Items from a data source:
——

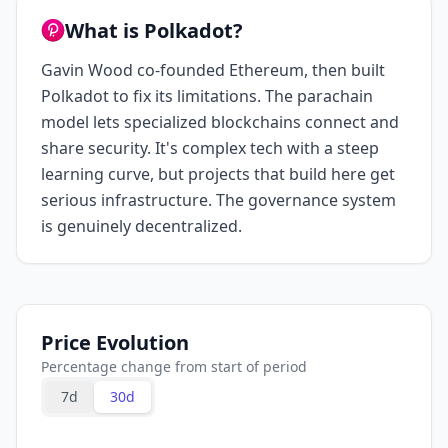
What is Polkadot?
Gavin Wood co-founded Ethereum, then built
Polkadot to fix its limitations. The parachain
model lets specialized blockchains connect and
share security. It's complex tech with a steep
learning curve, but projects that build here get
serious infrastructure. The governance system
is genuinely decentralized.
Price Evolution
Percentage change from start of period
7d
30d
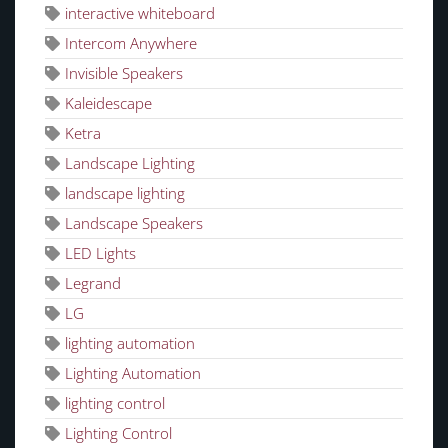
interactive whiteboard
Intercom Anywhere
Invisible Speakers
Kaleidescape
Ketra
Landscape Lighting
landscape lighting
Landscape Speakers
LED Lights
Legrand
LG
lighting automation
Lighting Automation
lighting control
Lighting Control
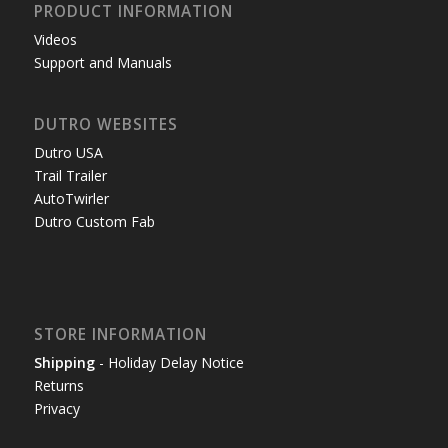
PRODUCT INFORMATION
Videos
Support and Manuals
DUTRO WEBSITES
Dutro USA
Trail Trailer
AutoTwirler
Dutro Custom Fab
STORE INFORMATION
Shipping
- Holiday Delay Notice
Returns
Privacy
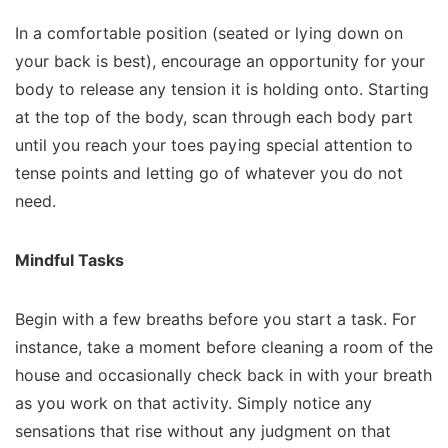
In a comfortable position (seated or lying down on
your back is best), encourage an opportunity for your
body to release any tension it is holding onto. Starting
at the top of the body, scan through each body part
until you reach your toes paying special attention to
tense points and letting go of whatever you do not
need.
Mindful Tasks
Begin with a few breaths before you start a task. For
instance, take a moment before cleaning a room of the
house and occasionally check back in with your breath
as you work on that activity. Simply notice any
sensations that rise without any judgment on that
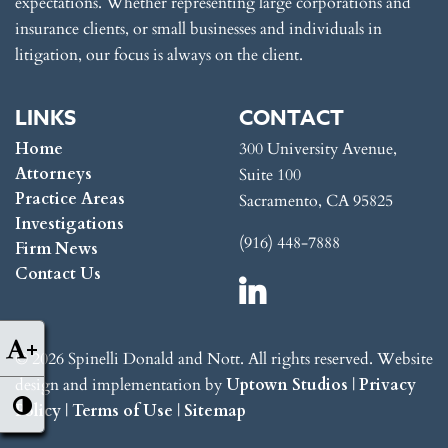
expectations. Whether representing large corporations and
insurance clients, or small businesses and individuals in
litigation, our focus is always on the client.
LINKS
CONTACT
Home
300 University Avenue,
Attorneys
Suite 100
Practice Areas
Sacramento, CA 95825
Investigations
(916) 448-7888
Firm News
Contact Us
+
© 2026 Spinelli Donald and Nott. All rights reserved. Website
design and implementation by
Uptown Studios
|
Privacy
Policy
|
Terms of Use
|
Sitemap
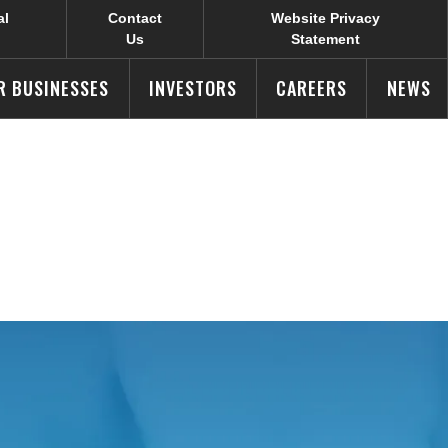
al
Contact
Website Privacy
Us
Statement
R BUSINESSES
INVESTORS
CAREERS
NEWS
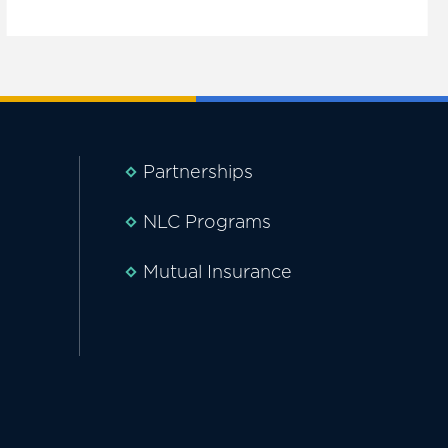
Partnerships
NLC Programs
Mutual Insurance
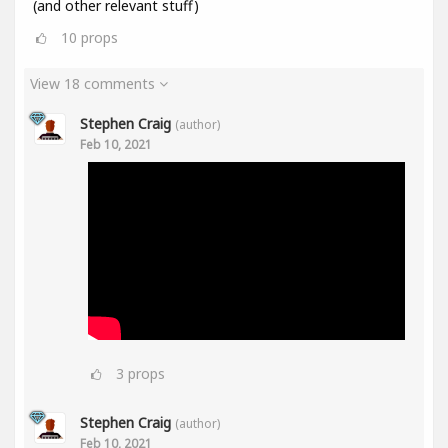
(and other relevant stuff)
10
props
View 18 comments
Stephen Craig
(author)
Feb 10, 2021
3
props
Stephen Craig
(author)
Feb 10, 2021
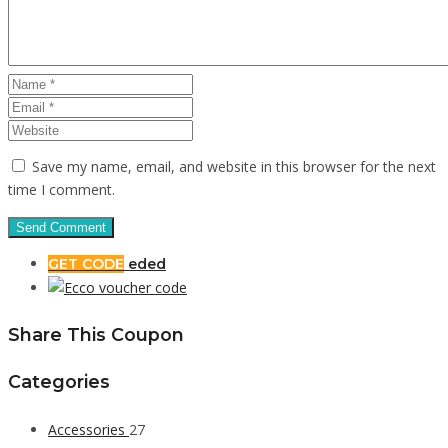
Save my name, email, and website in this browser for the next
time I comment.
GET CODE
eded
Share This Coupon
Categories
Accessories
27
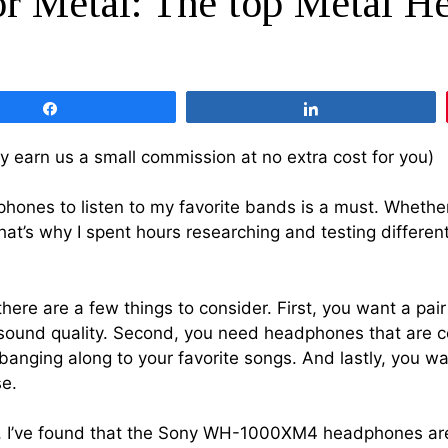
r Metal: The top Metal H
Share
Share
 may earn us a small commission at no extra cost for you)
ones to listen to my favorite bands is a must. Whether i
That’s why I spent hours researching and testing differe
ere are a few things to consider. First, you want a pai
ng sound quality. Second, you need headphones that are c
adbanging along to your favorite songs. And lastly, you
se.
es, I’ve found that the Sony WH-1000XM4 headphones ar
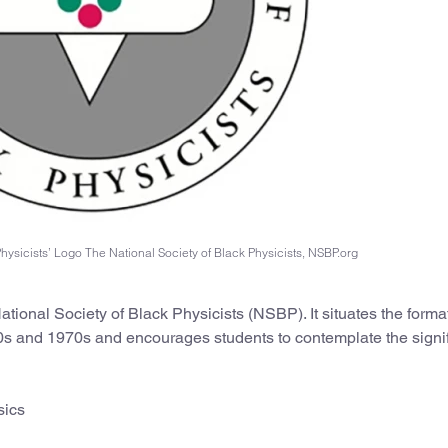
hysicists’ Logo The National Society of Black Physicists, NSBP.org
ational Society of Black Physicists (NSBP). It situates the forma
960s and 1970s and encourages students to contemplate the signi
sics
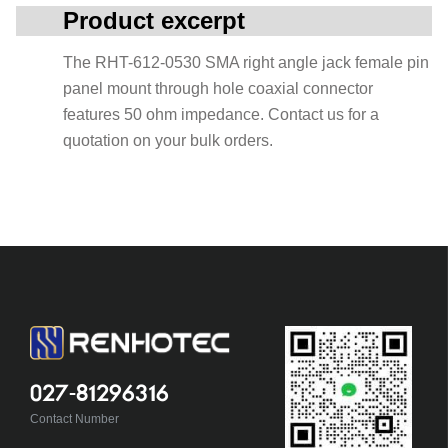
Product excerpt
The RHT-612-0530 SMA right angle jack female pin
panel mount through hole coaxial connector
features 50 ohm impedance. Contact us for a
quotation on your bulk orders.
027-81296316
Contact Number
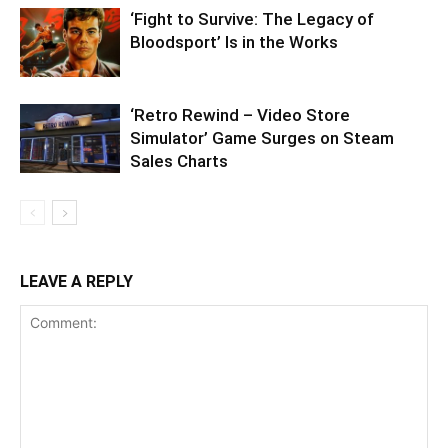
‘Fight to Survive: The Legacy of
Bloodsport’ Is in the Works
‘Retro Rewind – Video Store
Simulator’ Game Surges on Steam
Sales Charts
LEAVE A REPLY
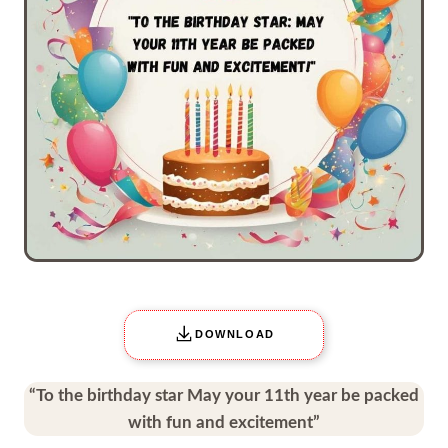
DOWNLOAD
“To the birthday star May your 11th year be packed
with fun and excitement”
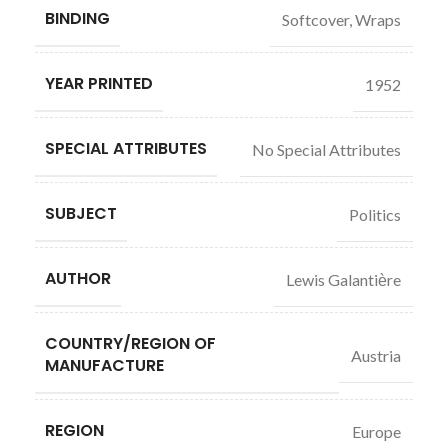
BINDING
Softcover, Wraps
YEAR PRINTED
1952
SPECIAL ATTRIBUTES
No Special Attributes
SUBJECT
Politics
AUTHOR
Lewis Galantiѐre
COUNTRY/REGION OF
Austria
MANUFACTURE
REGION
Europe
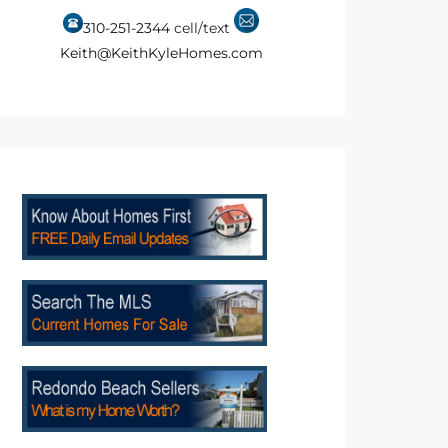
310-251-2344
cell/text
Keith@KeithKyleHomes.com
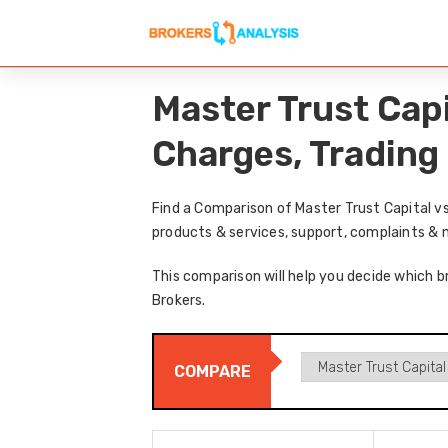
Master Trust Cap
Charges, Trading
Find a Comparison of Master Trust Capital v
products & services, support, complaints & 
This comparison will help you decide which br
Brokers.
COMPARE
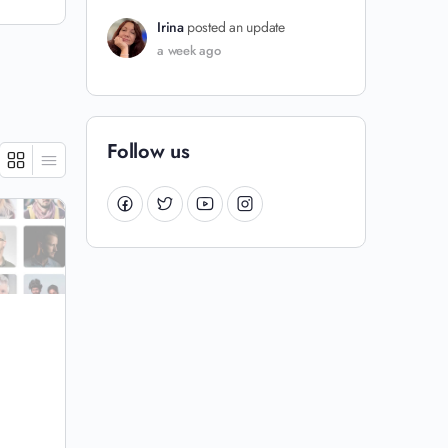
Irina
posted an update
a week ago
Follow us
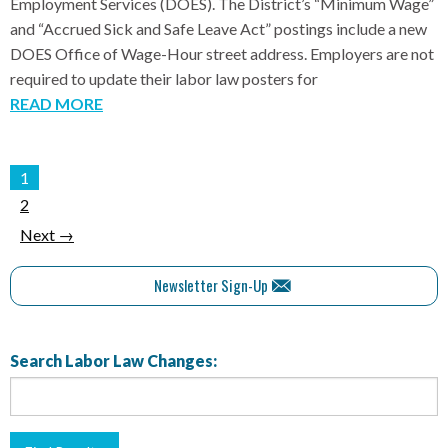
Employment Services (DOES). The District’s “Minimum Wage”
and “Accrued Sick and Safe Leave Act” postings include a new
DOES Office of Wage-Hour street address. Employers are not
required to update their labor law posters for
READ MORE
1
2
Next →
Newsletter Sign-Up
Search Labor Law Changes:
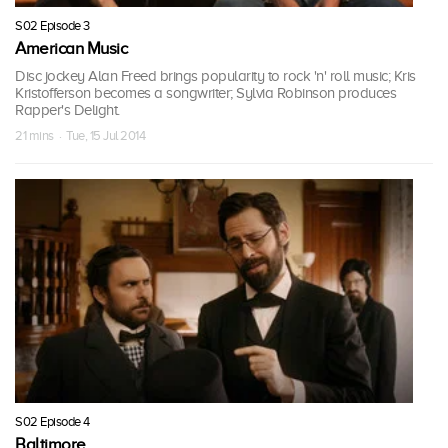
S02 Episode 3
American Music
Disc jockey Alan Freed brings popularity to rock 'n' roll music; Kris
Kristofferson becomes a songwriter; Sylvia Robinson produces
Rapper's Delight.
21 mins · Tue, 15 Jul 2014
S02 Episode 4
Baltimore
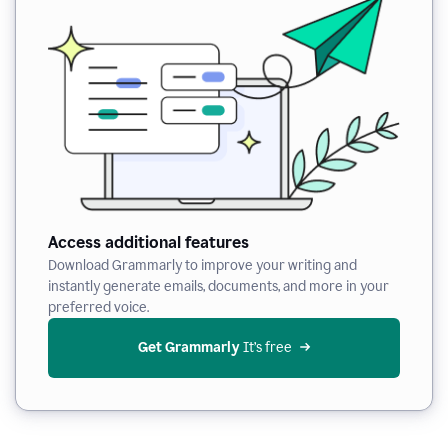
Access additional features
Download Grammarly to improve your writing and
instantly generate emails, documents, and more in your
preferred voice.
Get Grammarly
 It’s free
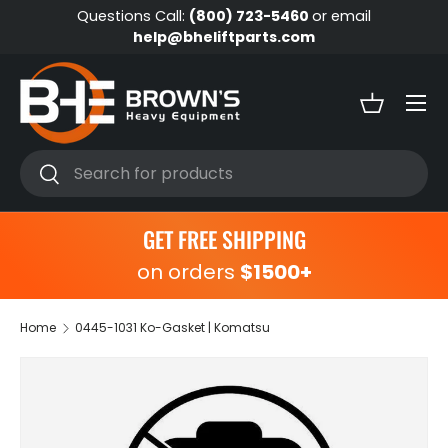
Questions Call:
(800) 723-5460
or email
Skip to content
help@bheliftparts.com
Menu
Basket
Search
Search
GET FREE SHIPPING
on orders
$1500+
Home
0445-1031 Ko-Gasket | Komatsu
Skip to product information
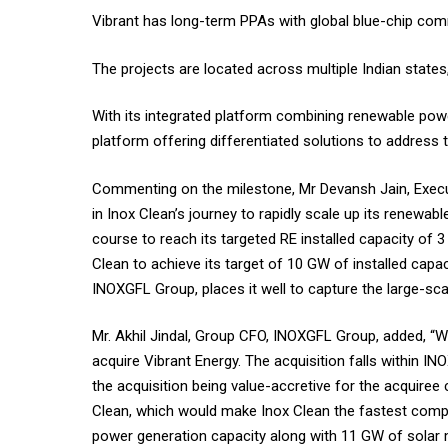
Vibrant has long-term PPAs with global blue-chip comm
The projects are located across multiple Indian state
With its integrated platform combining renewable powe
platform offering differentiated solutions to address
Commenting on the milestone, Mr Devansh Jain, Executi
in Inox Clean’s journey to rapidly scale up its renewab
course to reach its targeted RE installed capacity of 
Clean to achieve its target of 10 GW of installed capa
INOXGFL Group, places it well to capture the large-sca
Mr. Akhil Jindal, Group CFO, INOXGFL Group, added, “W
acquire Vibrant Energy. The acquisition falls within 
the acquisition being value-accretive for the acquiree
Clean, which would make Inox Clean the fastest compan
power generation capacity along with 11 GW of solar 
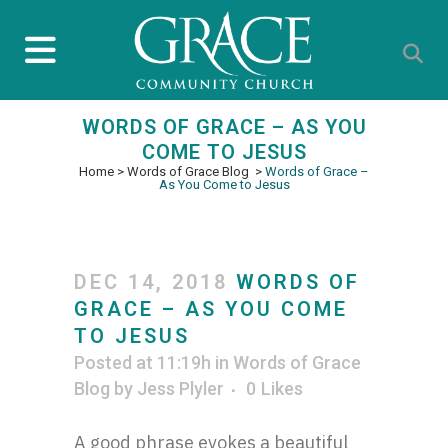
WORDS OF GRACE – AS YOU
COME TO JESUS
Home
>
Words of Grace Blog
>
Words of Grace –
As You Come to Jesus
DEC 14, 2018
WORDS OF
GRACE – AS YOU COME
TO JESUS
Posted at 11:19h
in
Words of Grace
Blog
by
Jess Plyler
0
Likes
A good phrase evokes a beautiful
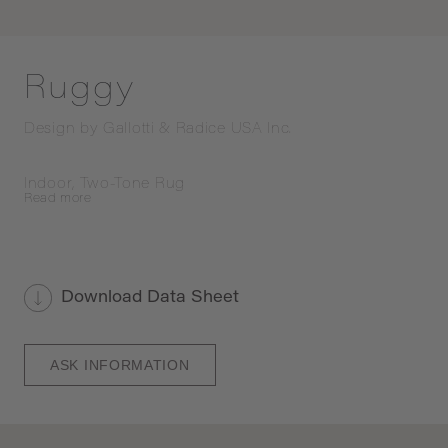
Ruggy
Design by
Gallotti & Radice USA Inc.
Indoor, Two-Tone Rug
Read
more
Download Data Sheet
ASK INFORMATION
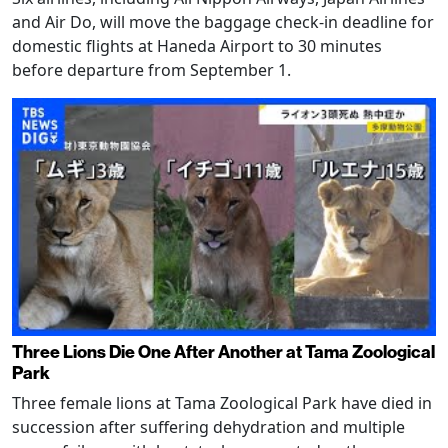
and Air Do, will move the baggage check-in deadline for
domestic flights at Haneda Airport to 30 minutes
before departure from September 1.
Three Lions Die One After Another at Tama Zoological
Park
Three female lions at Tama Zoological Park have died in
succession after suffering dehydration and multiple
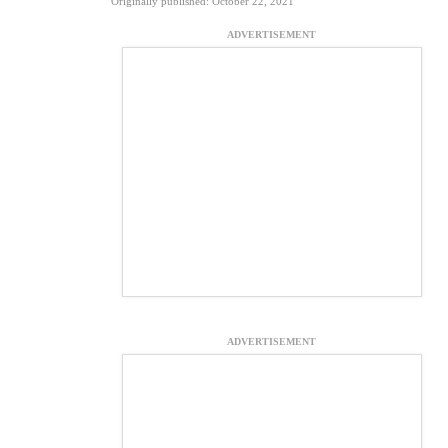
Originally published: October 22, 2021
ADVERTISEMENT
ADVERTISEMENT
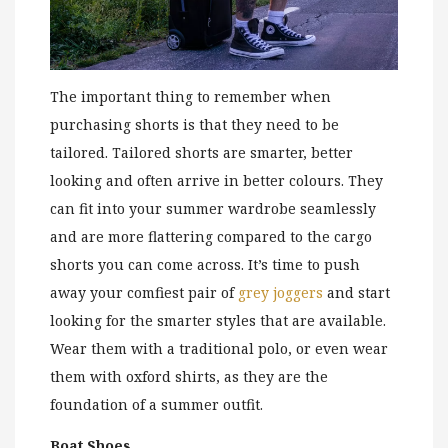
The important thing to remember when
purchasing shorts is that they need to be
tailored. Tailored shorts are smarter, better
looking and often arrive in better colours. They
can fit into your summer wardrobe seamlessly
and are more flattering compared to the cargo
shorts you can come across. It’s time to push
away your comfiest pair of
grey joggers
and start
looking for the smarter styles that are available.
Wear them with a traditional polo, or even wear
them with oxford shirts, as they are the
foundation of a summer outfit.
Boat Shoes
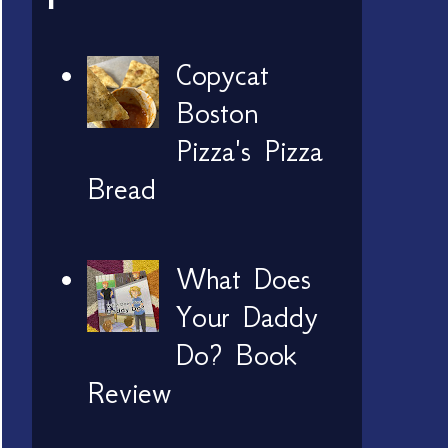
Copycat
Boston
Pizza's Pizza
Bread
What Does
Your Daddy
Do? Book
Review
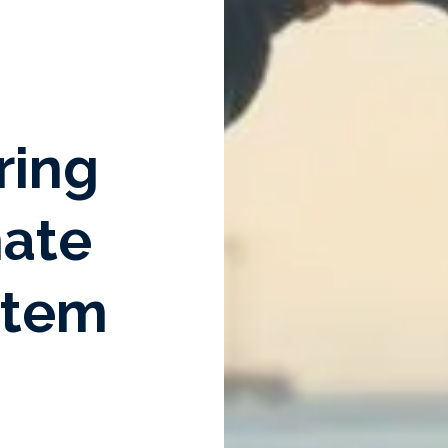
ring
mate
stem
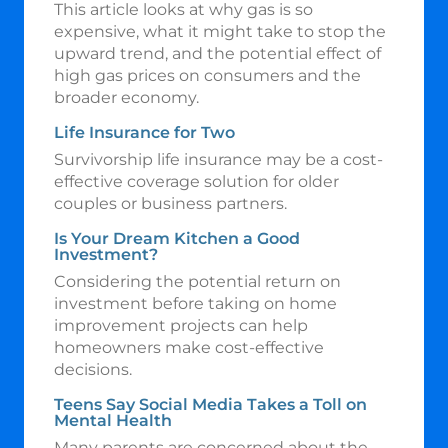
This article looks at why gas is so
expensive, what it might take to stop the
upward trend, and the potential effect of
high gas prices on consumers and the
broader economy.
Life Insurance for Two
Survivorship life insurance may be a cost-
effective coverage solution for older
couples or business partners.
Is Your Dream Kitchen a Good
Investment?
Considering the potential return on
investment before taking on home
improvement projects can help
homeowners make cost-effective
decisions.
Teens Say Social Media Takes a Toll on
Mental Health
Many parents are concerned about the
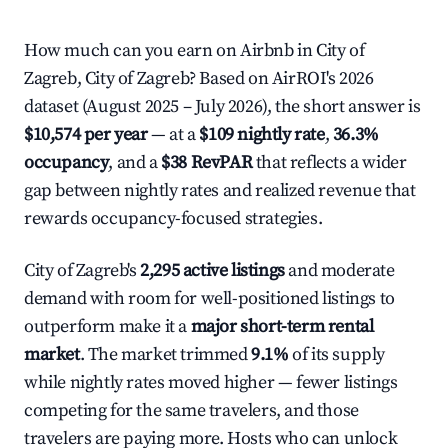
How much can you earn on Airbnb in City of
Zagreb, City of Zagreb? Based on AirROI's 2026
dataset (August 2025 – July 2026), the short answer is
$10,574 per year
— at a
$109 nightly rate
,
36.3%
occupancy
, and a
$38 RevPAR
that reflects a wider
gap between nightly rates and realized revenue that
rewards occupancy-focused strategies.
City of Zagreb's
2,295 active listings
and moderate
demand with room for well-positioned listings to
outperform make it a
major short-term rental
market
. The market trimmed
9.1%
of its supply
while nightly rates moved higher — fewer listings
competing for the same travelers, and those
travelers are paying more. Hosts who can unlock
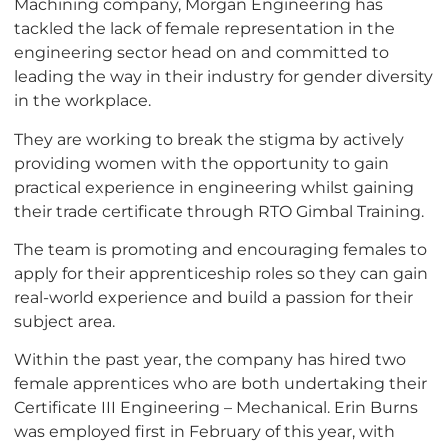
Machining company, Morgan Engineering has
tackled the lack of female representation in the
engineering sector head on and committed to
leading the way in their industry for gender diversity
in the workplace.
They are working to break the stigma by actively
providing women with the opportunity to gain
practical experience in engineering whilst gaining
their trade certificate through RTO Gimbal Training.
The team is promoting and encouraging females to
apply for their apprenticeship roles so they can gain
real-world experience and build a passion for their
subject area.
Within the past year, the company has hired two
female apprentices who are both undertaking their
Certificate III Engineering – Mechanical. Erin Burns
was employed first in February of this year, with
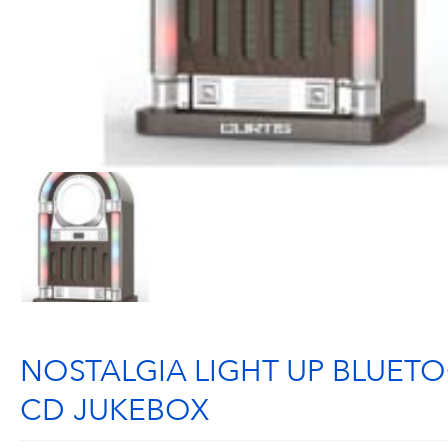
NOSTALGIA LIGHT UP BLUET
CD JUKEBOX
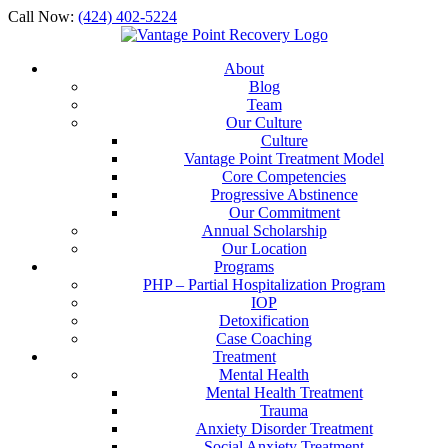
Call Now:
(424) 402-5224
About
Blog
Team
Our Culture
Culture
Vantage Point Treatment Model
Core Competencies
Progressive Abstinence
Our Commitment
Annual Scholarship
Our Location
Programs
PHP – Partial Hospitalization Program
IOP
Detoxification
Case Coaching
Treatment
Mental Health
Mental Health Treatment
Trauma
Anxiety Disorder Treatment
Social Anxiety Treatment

——

- **TASK GOAL**:
List every line of the rows that contains the string "well", counting only matches with the same case.

- **OUTPUT FOR THIS TASK**:
INOXGFL Group, places it well to capture the large-sca
demand with room for well-positioned listings to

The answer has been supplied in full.